__FRAGMENTO PARA LEER__.
Cerca de 120.000 millones de euros de capitalización se han evaporado en los últimos cinco días
Para el recuerdo. 7 de noviembre de 2007. La Carta de ese día comentaba que “las crónicas de los últimos días están plagadas de desencuentros entre los actores y participantes en los mercados, y de algunos de sus protagonistas más valiosos, los bancos. Uno se pregunta ¿podrán los principales índices bursátiles del mundo cruzar fronteras, surcar nuevos mares, ir más allá de lo que han ido? Leemos, hasta el hartazgo, que “la banca lidera las pérdidas en la sesión...Santander, luego le sigue BBVA… La banca mediana tampoco se salva de la caída; a la cabeza Banco Popular...seguido de Bankinter, mientras que Sabadell y Banesto se dejan...” Siguen las crónicas en este desamor: “… en Europa, el sector financiero también lidera las pérdidas del Eurostoxx, con Deustche Bank y BNP...” Miedo, responden los analistas consultados, a la crisis de las hipotecas basura en EE UU. Hay más, añaden, como el efecto negativo generado tras la dimisión del presidente de Citigroup y la salida del CEO de Merrill Lynch. Y uno se pregunta ¿hay vida en la Bolsa después del fusilamiento al amanecer de los bancos?"…
...Sale al quite el Banco de España, que ha constatado la posición de solidez con la que se han enfrentado las entidades españolas las turbulencias financieras de los mercados de crédito. El organismo supervisor fundamenta su valoración en la fortaleza de sus cuentas de resultados, su rentabilidad y elevada eficiencia, niveles de solvencia ampliamente por encima de los mínimos regulatorios, y por la normativa prudencial, que ha hecho especial hincapié en la necesidad de que las entidades gestionen adecuadamente su riesgo de crédito. El Banco de España destaca que bancos y cajas parten de un buen punto de partida para afrontar las turbulencias.

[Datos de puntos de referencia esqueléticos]
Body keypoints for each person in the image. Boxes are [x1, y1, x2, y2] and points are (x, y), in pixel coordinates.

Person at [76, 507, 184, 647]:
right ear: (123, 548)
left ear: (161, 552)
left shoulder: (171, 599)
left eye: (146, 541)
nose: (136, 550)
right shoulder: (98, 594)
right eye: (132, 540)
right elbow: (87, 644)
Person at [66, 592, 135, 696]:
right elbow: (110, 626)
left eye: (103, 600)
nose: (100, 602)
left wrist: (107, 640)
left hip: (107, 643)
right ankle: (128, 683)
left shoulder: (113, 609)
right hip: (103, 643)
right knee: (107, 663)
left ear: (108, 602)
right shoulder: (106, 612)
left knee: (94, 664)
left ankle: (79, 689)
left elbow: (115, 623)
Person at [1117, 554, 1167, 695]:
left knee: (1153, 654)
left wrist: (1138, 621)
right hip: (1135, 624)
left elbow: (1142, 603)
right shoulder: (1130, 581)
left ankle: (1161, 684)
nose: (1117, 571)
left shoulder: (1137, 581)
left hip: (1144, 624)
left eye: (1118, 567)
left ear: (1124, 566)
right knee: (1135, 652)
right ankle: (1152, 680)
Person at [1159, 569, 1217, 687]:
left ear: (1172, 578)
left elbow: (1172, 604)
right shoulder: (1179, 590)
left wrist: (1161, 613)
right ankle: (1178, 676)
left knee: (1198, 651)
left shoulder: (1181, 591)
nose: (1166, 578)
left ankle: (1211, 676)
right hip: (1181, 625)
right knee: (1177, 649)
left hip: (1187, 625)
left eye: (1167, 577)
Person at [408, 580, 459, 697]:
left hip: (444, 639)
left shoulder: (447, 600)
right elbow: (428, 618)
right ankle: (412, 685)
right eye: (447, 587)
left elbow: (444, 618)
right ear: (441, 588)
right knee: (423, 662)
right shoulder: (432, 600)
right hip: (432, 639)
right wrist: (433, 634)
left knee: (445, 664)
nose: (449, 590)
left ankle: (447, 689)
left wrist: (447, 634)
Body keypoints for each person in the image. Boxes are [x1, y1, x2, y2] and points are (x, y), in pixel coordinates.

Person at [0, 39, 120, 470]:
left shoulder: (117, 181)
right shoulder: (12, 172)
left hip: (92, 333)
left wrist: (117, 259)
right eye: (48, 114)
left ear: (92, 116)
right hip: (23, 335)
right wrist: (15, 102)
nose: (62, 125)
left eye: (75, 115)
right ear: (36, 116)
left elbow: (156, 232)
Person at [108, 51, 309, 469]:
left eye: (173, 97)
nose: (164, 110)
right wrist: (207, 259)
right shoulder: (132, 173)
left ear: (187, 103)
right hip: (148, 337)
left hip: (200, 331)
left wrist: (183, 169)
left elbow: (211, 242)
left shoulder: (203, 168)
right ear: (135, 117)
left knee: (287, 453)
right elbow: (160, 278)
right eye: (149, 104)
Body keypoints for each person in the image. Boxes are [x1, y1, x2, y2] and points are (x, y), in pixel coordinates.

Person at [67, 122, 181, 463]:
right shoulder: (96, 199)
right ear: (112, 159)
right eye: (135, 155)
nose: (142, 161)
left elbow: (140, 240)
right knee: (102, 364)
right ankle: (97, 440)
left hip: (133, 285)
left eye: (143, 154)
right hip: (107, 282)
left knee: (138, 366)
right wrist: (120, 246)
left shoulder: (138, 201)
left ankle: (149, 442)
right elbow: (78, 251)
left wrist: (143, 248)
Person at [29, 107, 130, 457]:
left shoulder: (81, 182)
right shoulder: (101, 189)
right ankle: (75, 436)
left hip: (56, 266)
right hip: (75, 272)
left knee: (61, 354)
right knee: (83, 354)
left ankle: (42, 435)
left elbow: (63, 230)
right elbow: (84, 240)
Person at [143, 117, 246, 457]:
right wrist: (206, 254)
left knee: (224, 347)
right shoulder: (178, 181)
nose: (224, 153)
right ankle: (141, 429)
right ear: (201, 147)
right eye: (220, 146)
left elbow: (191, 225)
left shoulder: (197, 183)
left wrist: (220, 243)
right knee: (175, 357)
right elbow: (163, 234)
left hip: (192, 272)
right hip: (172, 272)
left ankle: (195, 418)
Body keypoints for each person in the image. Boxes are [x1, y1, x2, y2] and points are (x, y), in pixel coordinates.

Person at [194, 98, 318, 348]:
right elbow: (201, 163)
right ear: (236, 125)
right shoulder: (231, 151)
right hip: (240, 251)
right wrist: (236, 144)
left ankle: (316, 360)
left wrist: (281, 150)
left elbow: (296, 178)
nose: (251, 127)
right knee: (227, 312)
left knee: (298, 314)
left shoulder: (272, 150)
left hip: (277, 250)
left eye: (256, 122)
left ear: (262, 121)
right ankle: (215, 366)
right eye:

__TRABAJO REQUERIDO__.
Contesta estas preguntas con lo que dice el fragmento sobre la caída de la banca en bolsa:
1. ¿Qué fecha tiene la Carta que se cita en el fragmento?
2. Según los analistas consultados, ¿a qué se debe el miedo en los mercados?
3. ¿Qué organismo ha constatado la solidez de las entidades españolas frente a las turbulencias?

__TAREA RESUELTA__.
1. El 7 de noviembre de 2007.
2. A la crisis de las hipotecas basura en EE UU.
3. El Banco de España.